If you want to experience an authentic Shakespeare play, get thee to the Broad Stage in Santa Monica. Shakespeare’s Globe Theatre, visiting from London and quickly becoming a regular each season at this intimate venue, presents Shakespeare as you’ve never seen it. And though the current production of “Hamlet” is not in a faithful reproduction of the Bard’s open-air playhouse, it does have all of the other authentic details you can expect from this company, including the intricate attention to the text that is at the heart of Shakespeare’s Globe Theatre’s unique appeal. And you don’t need to buy a plane ticket to England.
Shakespeare’s plays can be long and sometimes feel long. But this “Hamlet,” clocking in at about 80 minutes for the first half and an hour for the second, breezed by. Unlike several of the characters in the play, the energy of the players is simply undying. And for those who have only ever experienced a morose and dark “Hamlet,” Shakespeare’s Globe Theatre presents an authentic version, full of life as much as death, and humor as much as sorrow, as Shakespeare wrote it.
Shakespeare’s Globe Theatre’s past productions at the Broad Stage include a string a comedies. It’s an unexpected delight to find the energy of this tragedy as high as that of their comedies. The actors do an amazing job of highlighting every nuance of the text and finding every possible nugget of comic relief — while playing multiple parts. There are only eight credited actors in the program, and they work as an organic team, creating well-rounded, flesh-and-blood characters.
Michael Benz brings a fresh voice and a range of emotions to Hamlet; there is vitality in even the most famous lines and monologues. Dickon Tyrrell and Miranda Foster’s turns as Claudius and Gertrude and as the goofy actors in the play within the play showed off their great range. Plus, Foster was almost unrecognizable as the Second Gravedigger. Christopher Saul provided many laughs in his roles as Polonius and the First Gravedigger.
The actors also play instruments when they’re not speaking. Sometimes this is used to great effect, as when the eerie sound of a violin bow on a cymbal or the slow beat of a booming bass drum provides an almost cinematic score for an intense scene. Shakespeare’s Globe Theatre always makes entertaining use of music, whether it’s performing songs within the play, serenading the audience in the halls before the show or creating a lively ending to a tragedy that ends with four dead bodies, as in this play.
All of the outstanding elements of a Shakespeare’s Globe Theatre production — the acting, text interpretation, music and energy — blast forth from a minimalist set and nondescript costuming in this “Hamlet.” The basic, rustic wooden structure provides just the essentials to help the story, like a place to hang a curtain for Polonius to hide behind and eavesdrop on Hamlet and Gertrude.

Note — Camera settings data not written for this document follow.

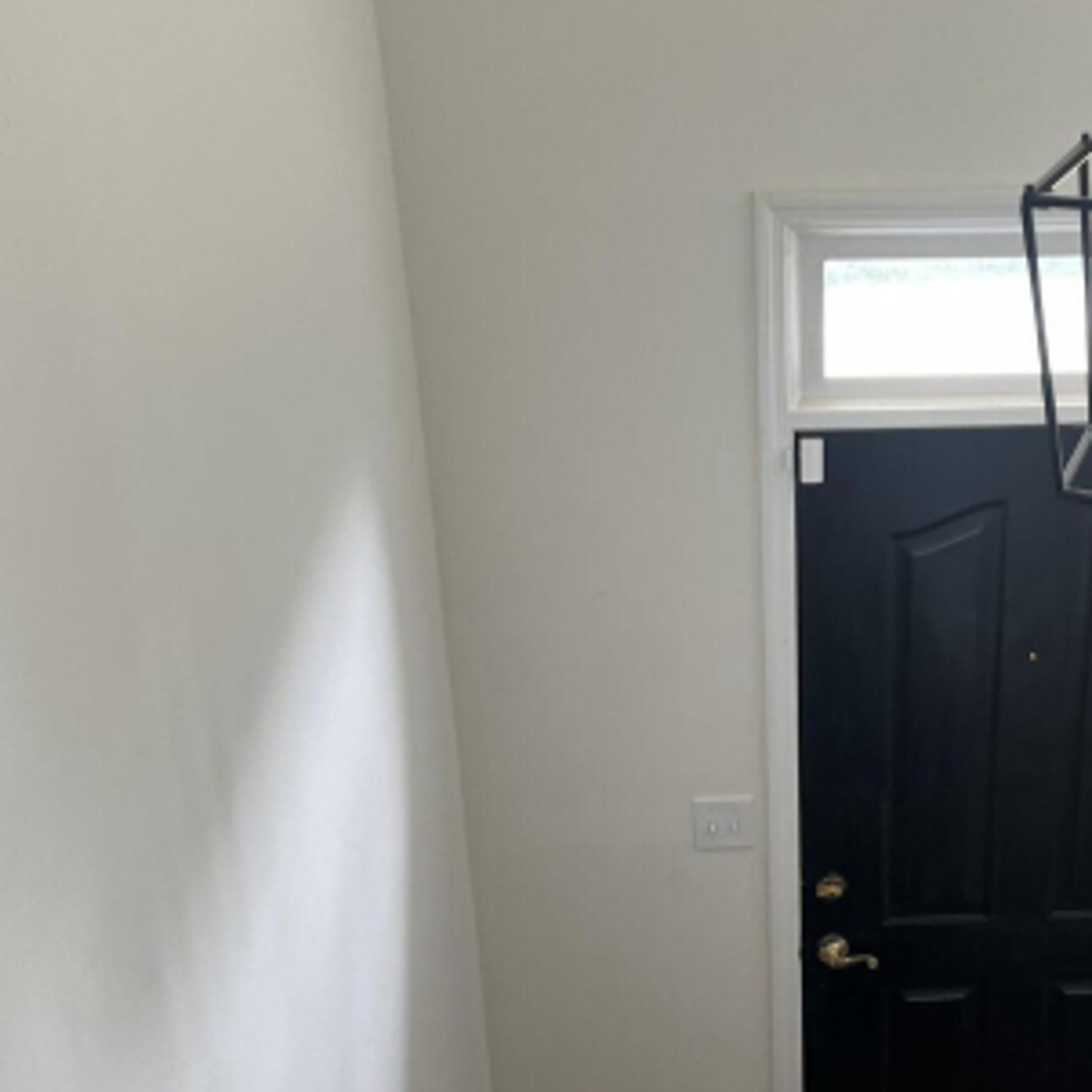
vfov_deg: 32.7
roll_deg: -3.1
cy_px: 836
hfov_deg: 32.6
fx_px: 1820
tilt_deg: -26.6
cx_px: 853
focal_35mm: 51
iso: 125
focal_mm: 5.7
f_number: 1.5
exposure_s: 1/121
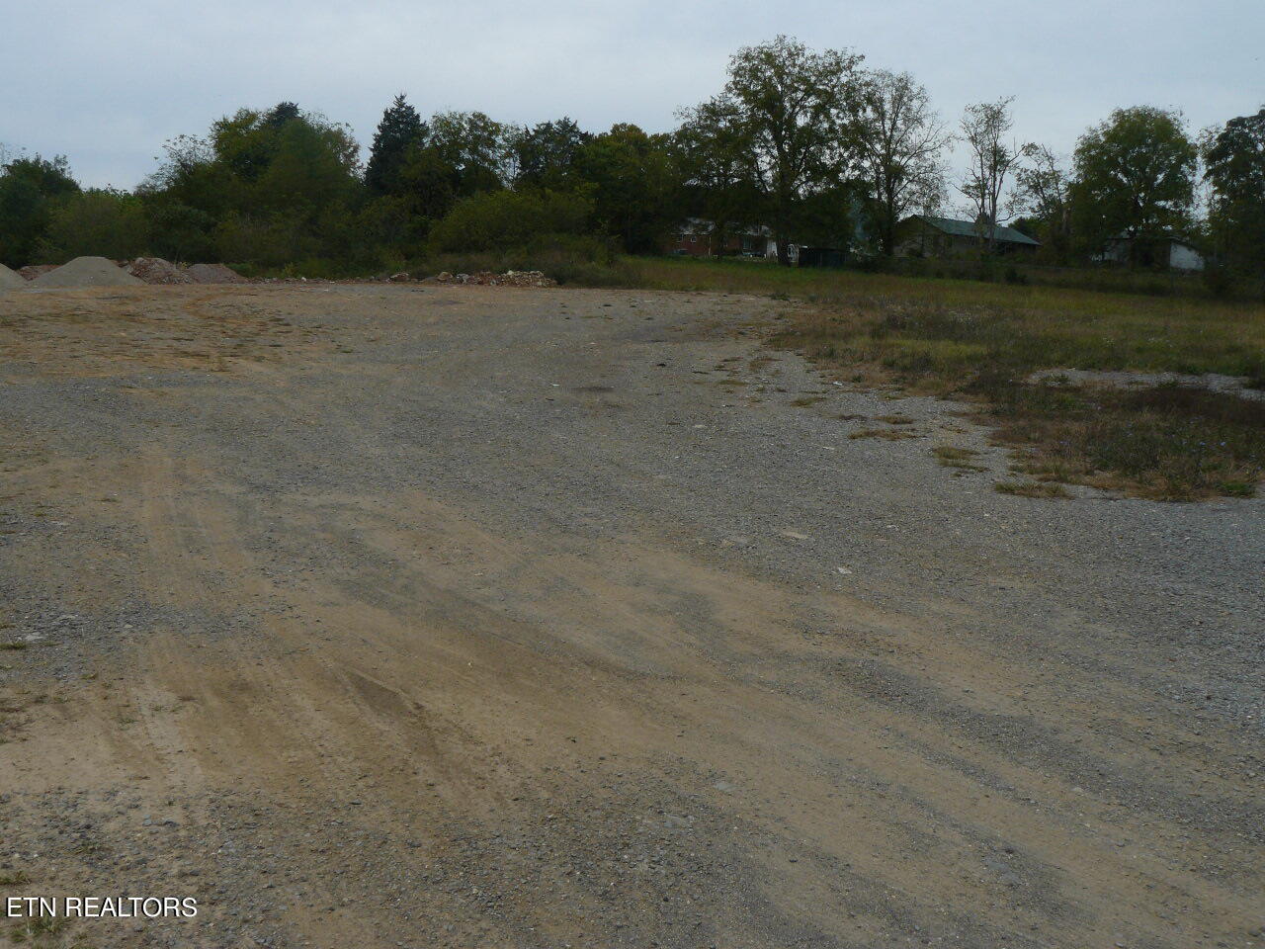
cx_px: 632
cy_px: 474
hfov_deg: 51.4
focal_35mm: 36
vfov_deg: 39.7
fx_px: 1316
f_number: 5.6
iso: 100
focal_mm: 6
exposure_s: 1/400
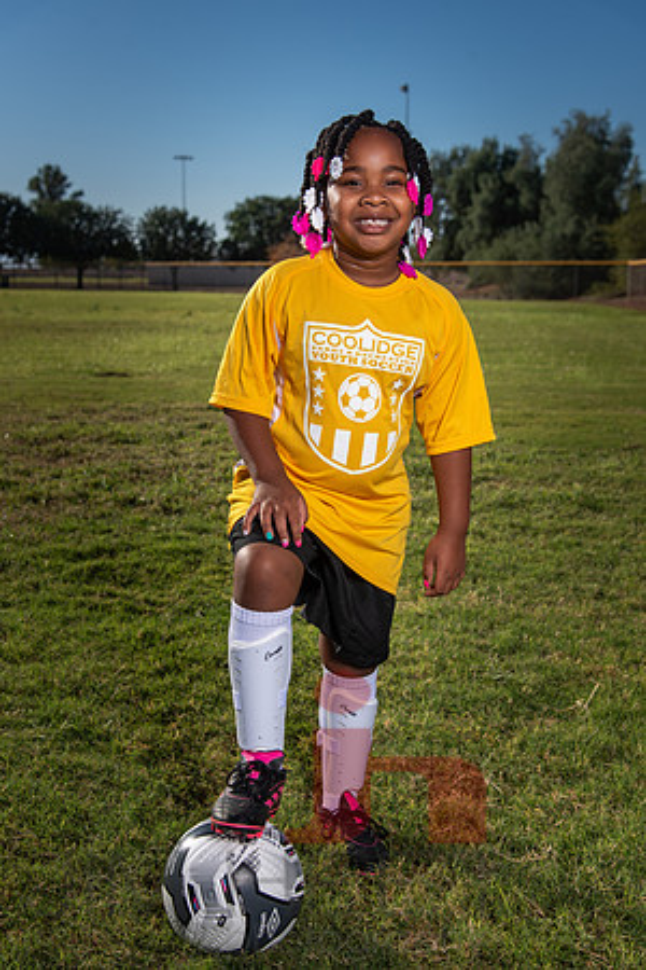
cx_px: 323
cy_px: 485
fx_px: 1238
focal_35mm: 46
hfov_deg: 29.2
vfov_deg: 42.7
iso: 100
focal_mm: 46
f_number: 5.6
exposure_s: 1/1000
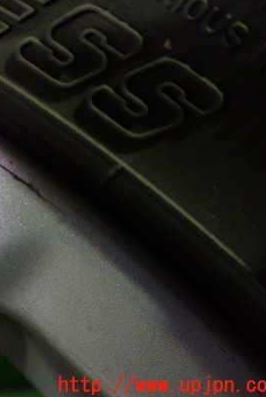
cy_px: 174
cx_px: -16
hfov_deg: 26.7
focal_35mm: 47
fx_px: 520
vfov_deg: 41.8
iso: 800
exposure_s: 1/60
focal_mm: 5.4
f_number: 2.3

Meanwhile, the aluminum and pink canvas chair stood out like a sore thumb, but its symbolic intent was certainly not as obvious. The early-20th-century wardrobe in drab shades of gray, brown and green — with the exception of a yellow, though not especially cheerful, flowered dress for Ophelia — similarly did nothing to distract from the text. Color and elaborate design are not the ways this story is told.
For those reasons, Director Bill Buckhurst, as well as Giles Block, globe associate – text, and Ng Choon Ping, assistant text work, deserve a special shout-out along with the actors. Artistic Director Dominic Dromgoole has brought Angelenos another impressive theatrical experience and left us longing for the return of Shakespeare’s Globe Theatre next fall.